REQUIRED TASKS:
1 – Translate this sentence from the BioPython design post into Spanish: "For example, both BioPerl and BioJava use an SeqIO object structure."
2 – Reproduce the BioPython design post from "[Biopython-dev] BioPython Design" to "going into it?".
3 – Carry on the BioPython design post from the point where it stops.

SOURCE TEXT:
[Biopython-dev] BioPython Design

Colosimo, Marc E. mcolosimo at mitre.org
Sun Jul 2 15:12:23 EDT 2006


Michiel,

When will this next release be made and what is going into it?

Since you brought up the issue of design question, I'll have my little rant
now. But first, I would like to say that I think it is great that people
contribute code and more importantly their time to this project. With out
all of the core developers there would be no BioPython. So, Kudos to anyone
who has contribute code. Now on to my rant....

<rant>
I'm not a big user of either BioPerl or BioJava. However, they are well
structured and more consistent than BioPython.This FastaIO issue is one of
several design issues that really need to be addressed.

For example, both BioPerl and BioJava use an SeqIO object structure. Our
SeqIO module is heavily underused. For example, we have Fasta, GenBank,
LocusLink, NBRF, SwissProt, UniGene main Modules. Interestingly, there is a
writers.SeqRecord.embl but I can't quickly find something to read in an embl
file!

DATA SEGMENT:
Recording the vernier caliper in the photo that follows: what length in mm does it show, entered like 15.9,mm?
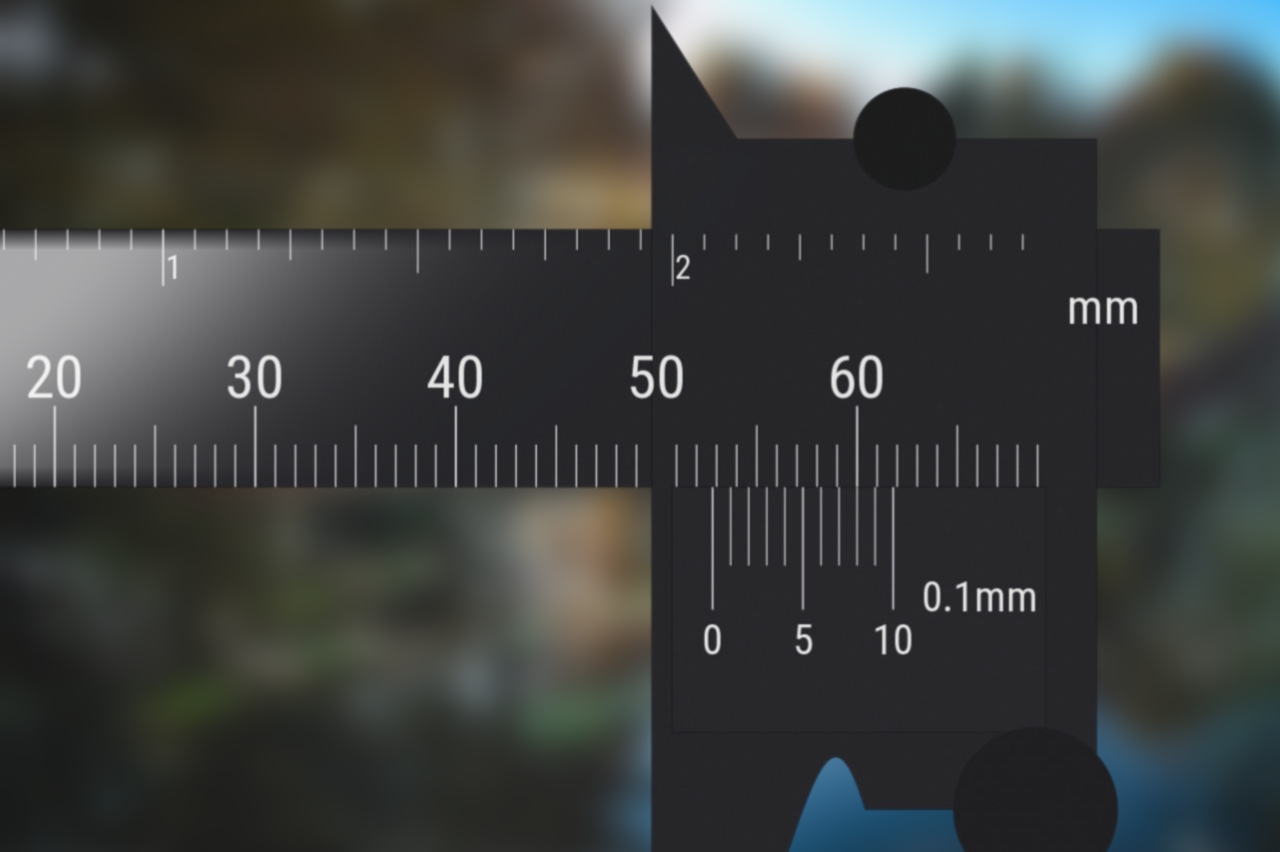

ANSWERS PER TASK:
1 – Por ejemplo, tanto BioPerl como BioJava usan una estructura de objetos SeqIO.

2 –
[Biopython-dev] BioPython Design

Colosimo, Marc E. mcolosimo at mitre.org
Sun Jul 2 15:12:23 EDT 2006


Michiel,

When will this next release be made and what is going into it?

3 –
Just look at what BioPerl can read in
<http://www.bioperl.org/wiki/HOWTO:SeqIO> and how easy it is to find this
out (even with out the doc page, all of these are listed under
Bio::SeqIO::*)

There is a very short "Coding Convention"
<http://biopython.org/wiki/Contributing#Coding_conventions>, which doesn't
seem to be followed all that well.

My suggestion is if enough people are going to ISMB this year (which I am
not), that time should be made to think about a road map for BioPython.

My suggestions are:
1) split off a branch for ver 2.0 that supports Python 2.4 only (this would
suck for Mac people, like me, but its time to move on)
2) clean house - remove depreciated items, restructure IO, etc...
3) move to SciPy/NumPy verse Numeric (could try "numpy/lib/convertcode.py")
4) use Cheese Shop for missing modules
5) documentation

</rant>

marc

On 7/2/06 12:43 AM, "Michiel de Hoon" <mdehoon at c2b2.columbia.edu> wrote:

> Thanks Iddo!
> I tried the parser in Bio.SeqIO.FASTA and it is indeed a lot faster than
> the Martel-based one in Bio.Fasta.
> 
> It would be nice to merge these two modules. However, it raises a bunch
> of design questions (such as Fasta.Record versus SeqRecord, and Seq
> versus string), so it's probably better to wait with that until after
> the next Biopython release. Which, by the way, will be coming up soon.
> 
> Thanks,
> 
> --Michiel.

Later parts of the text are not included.